Although he generally hewed to a liberal line after his 1974 election, Brown was often willing to bend ideology for political advantage, a tendency that some called “flakiness.”
Most famously, prior to the 1978 election in which voters enacted Proposition 13, the landmark property tax limit, Brown denounced it as a “consumer rip-off” but afterward, he abruptly changed his tune, declared himself to be a “born-again tax cutter” and championed a big state tax cut.
Brown claimed virtue in his pirouettes. “Nothing in life is so rigid that there aren’t developments,” he said at one point. “That’s true in politics. That’s true in theology. That’s true in personal relations. And for those small minds that slavishly adhere to foolish consistency, their irrelevance is their best reward.”
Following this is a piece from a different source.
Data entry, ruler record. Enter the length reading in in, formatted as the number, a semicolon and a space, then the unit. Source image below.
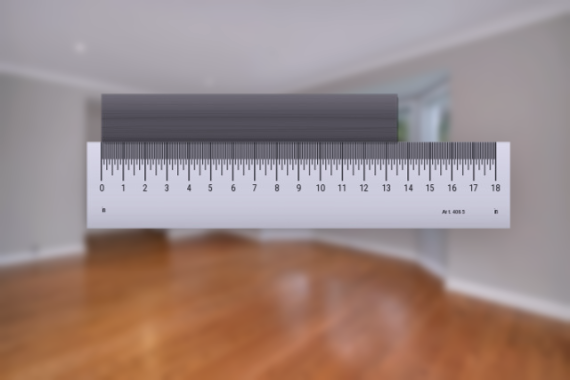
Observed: 13.5; in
Brown revived his political career a decade ago by becoming mayor of Oakland, climbed another rung up the ladder in 2006 by being elected attorney general and now is the unchallenged Democratic candidate for governor next year.
If elected, he would be exactly twice as old as he was in 1974. But, he may be even more inconsistent now – and it’s driving left-wing Democrats nuts.
When Brown was running for attorney general in 2006, he was critical of a lawsuit that then-AG Bill Lockyer had filed against automakers, accusing them of illegally selling cars that contribute to global warming.
Brown, in a newspaper interview, suggested that the Lockyer suit was “speculative” rather than good law, and doubted whether a “causation” link between cars and a diminished snowpack in the Sierra could be proved. But as soon as he was elected, Brown shifted sharply, calling it “a solid case and we’re going to pursue it vigorously.”
As AG, Brown adopted global warming as his cause, suing or threatening to sue local governments that didn’t adopt land use and transportation policies to his liking. More lately, however, he has edged toward the political center, saying that state regulation has become too intrusive.
“We are moving every year to add more and more legal prescription to our lives, to our organizations, to our businesses and how we all function,” he said in a recent speech, without a trace of irony about his own regulatory activism. “We’re overlaid with too many rules.”
At another point, Brown rejected tax increases, sounding like a born-again Republican. “As a candidate, if you even peep about a tax, you’re dead,” he said. “We’ve got to downsize government to the maximum degree. We’ve got to make it efficient and bring it to the community.”
Judging from comments on blogs such as Calitics, Brown’s new centrism is creating much angst in the leftist “netroots” faction of his party, whose young adherents have no memory of Brown’s erratic first governorship. It’s all rather amusing.